Rusya Devlet Başkanı Vladimir Putin, Türkiye ile Rusya'nın ortak geçmişinde dramatik sayfalar da olduğunu ancak iki ülkenin geleceğe bakması gerektiğini söyledi.

Başbakan Recep Tayyip Erdoğan ile Rusya Federasyonu Devlet Başkanı Putin, Dolmabahçe'deki Başbakanlık Ofisi'ndeki ikili görüşmelerinin ve eşbaşkanlıklarında gerçekleştirilen Türkiye-Rusya 3. Üst Düzey İşbirliği Konseyi (ÜDİK) Toplantısı'nın ardından ortak basın toplantısı düzenledi.

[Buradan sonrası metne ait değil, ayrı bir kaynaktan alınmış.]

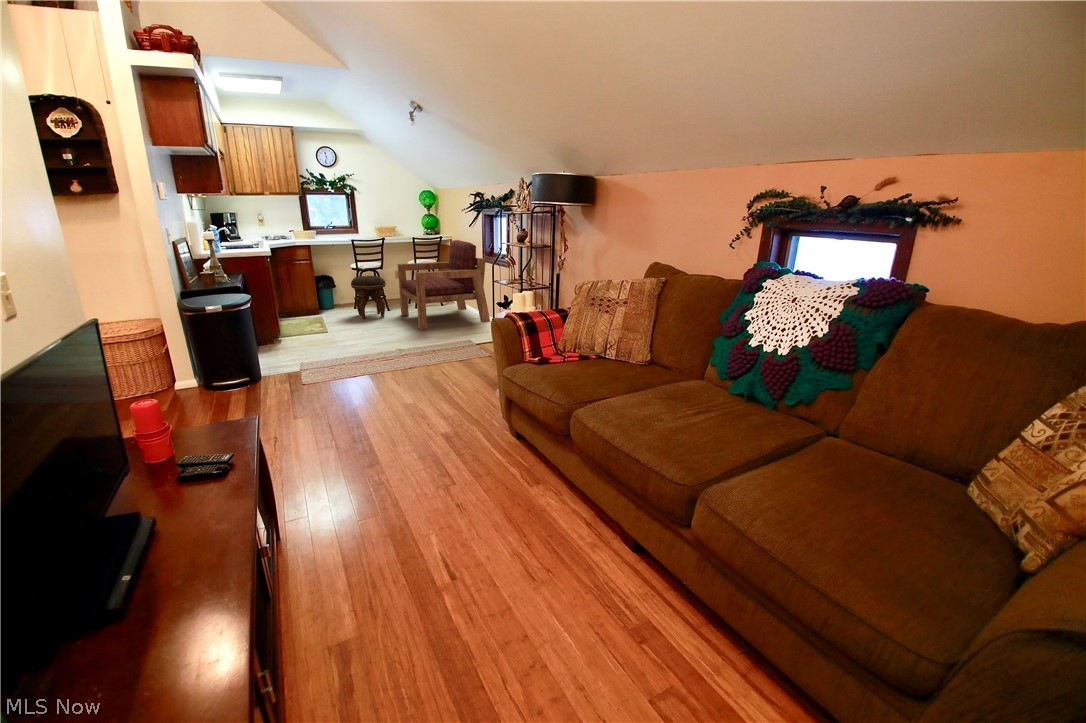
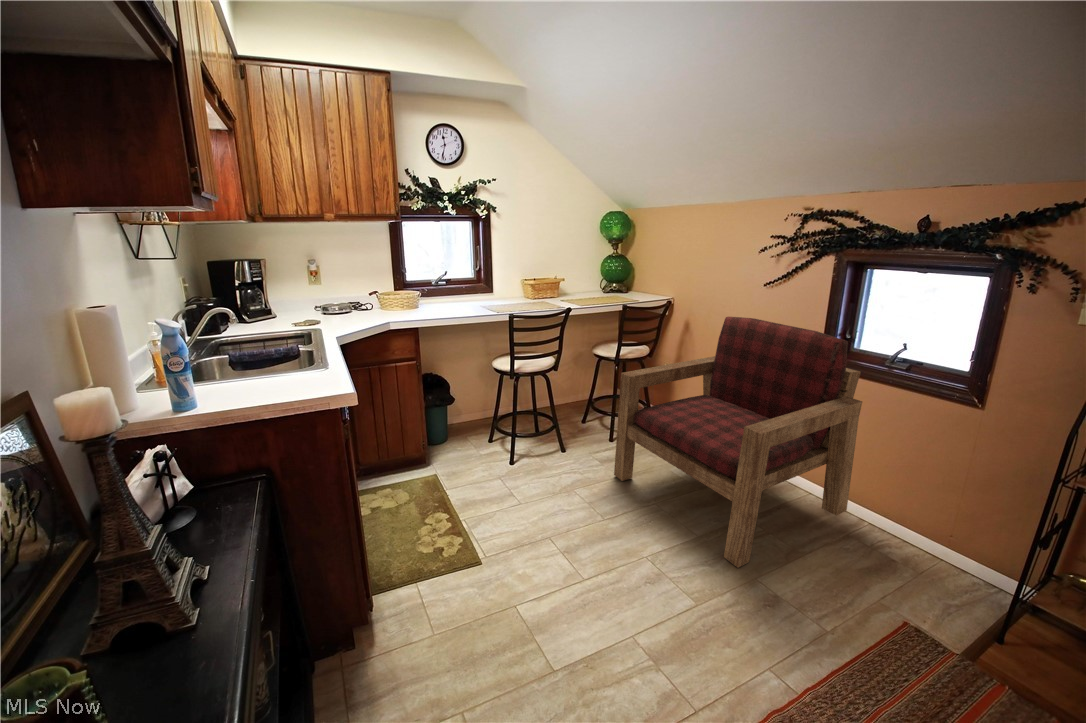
footstool: present [351,276,386,319] -> none [519,394,592,499]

Rusya ile Türkiye'nin komşu ülkeler olduğunu vurgulayan Putin, ''Tarihimizde ortak, bazen de dramatik sayfalar var. Önemli olan bunlara saygılı davranmamız. Bugün Türkiye'deki Rus şehitlikleri ile Rusya'daki Türk şehitliklerine ilişkin anlaşma imzalanmıştır. Bu belgenin büyük insani ve ahlaki önemi var. Atalarımızın hatıratının ölümsüzleştirilmesi amacıyla laik şehitliklerin kurulmasını başlatacak. Bizim tarihimizde her şey var ama biz geleceğe bakmalıyız'' diye konuştu.

''ÜDİK etkin bir mekanizma''

Putin, ÜDİK kapsamında gerçekleşen görüşmelerin, güvenilir ve açık atmosferi ile ticari ilişkilerin hacminin, sadece bir partner ülkeye değil, dost bir ülkeye geldiklerini gösterdiğini ifade ederek, büyük hazırlık çalışmaları yürüten uzman gruplarının gündemini zenginleştirdiği 3. ÜDİK Toplantısı'nın etkin bir mekanizma olarak kendini gösterdiğini vurguladı.

Türkiye ile Rusya'nın ticaret hacminin dinamizmine dikkati çeken Putin, ''Rusya, Türkiye'nin en önemli ticari ortaklarındandır. İkinci sırada yer alıyor. Geçen yıl dünya ticareti azaldı, buna karşılık Türkiye ile Rusya arasındaki ticaret yüzde 20 arttı, Ocak-Eylül döneminde de yüzde 14 artış oldu. Bu, dünya ekonomisinin zorlukları dikkate alındığında çok iyi bir eğilim, çok iyi bir gösterge'' ifadesini kullandı.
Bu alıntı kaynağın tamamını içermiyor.